The town takes its name from Yabulu railway station. Yabulu is an Aboriginal word meaning grass. Nickel laterite mining at Greenvale led to the building of the Greenvale railway line to transport ore to a nickel refinery at Yabulu in the 1970s.

== Demographics ==
In the , the suburb of Yabulu had a population of 697 people. 78.1% of people were born in Australia and 86.4% of people spoke only English at home. The most common responses for religion were Catholic 25.1%, No Religion 24.4% and Anglican 19.2%.

In the , the suburb of Yabulu had a population of 719 people.

== Palmer Nickel and Cobalt Refinery ==
The Palmer Nickel and Cobalt Refinery was operated by Queensland Nickel. The Yabulu refinery became operational in 1974 after completion of the Greenvale to Yabulu railway line. Mining at Greenvale took place between 1974 and 1992 during which nickel laterite ore was transported to the Yabulu refinery by rail and processed up until 1993. Importation of ore from mines in New Caledonia, Indonesia, and the Philippines began in 1986 and continued until 2016.

In 2009, Clive Palmer bought Queensland Nickel and the Palmer Nickel and Cobalt Refinery. The following year, the company increased production by 30%, prompting him to give $10 million worth of Christmas bonuses to staff, including 55 Mercedes-Benz B-Class cars and overseas holidays. Up to 750 people worked at the refinery, which produced 32,000 t of nickel and 19,000 t of cobalt per year. According to the general manager Trefor Flood, this figure had risen to 12,000 t of nickel per month by early 2010.

In 2013, World Wide Fund for Nature Australia (WWF) raised concerns that a tailings dam at the site could collapse during the wet season, posing an environmental threat to the Great Barrier Reef. WWF later retracted their comments, apologised and agreed to pay legal costs incurred by Palmer who sued WWF because of the comments.
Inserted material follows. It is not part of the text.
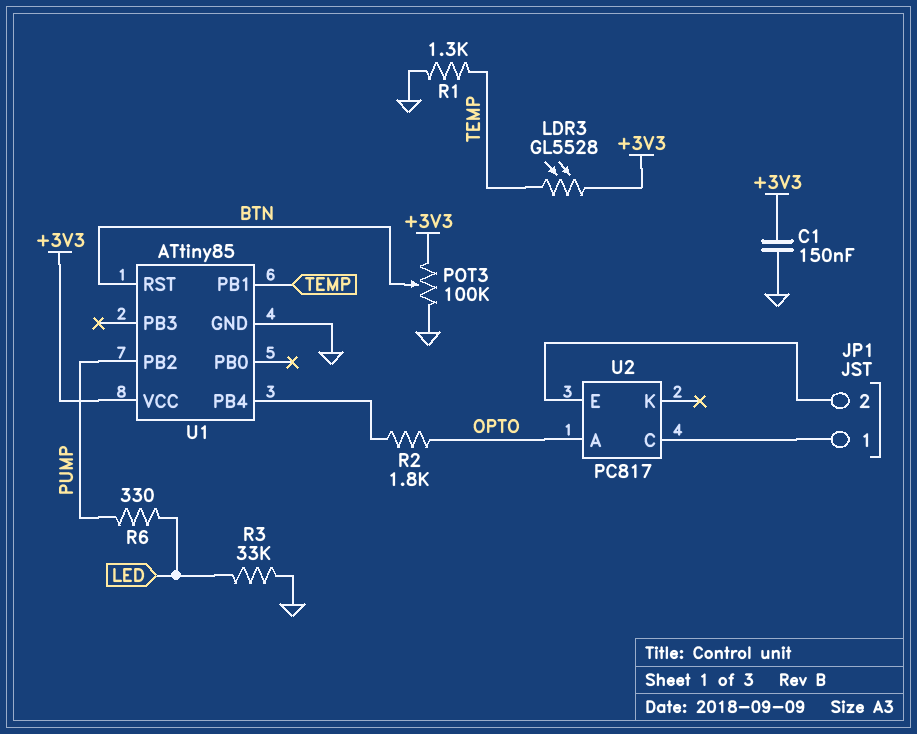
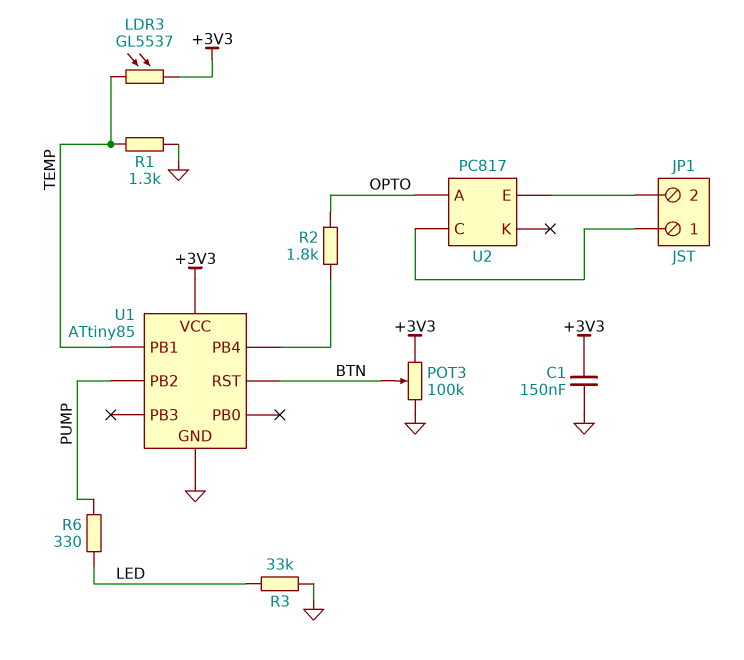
LDR3: GL5528 (+3V3, TEMP) -> GL5537 (+3V3, TEMP)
On 15 January 2016 the company terminated 237 workers. Palmer blamed poor nickel prices, at a 12-year low, and the refusal of the Queensland government to guarantee a loan of , but the ABC reported that Queensland Nickel had donated over $6 million to the Palmer United Party. The leader of the opposition in Queensland supported the government's refusal to guarantee the loan on the grounds that it was not the proper role of government and that Palmer had used Queensland Nickel funds for his political party. On 18 January 2016 Queensland Nickel entered voluntary administration.
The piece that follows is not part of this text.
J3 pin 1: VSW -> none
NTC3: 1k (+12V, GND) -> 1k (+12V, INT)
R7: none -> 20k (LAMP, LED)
In March 2016, the remaining employees of the refinery were sacked, and the refinery shuttered. The company has since been liquidated, and its business registration cancelled.

== Education ==
There are no schools in Yabulu. The nearest government primary schools are Bluewater State School in neighbouring Bluewater to the north-west and Bohlevale State School in Burdell to the east. The nearest government secondary school is Northern Beaches State High School in Deeragun to the south-east.

== Attractions ==
Bluewater Caravan Park is at 41420 Bruce Highway.

== Purono Park ==
Purono Park is a residential area situated on the western edge of Yabulu, between Heely Creek and Althaus Creek, the latter of which forms the boundary between Bluewater and Yabulu. It is approximately 25 km west-by-north of the Townsville city centre. It is named for the former Purono rail siding, which in turn was named for a word said to mean 'feather' in an unrecorded Aboriginal dialect. It is accessed via Purono Parkway, and runs north from the Bruce Highway.

Despite sometimes being treated as a separate suburb from Yabulu, Purono Park does not seem to have ever been officially gazetted as such.

Purono Park is home to the Bluewater Medical Practice, the Bluewater Caravan Park, and the Purono Rural Fire Brigade.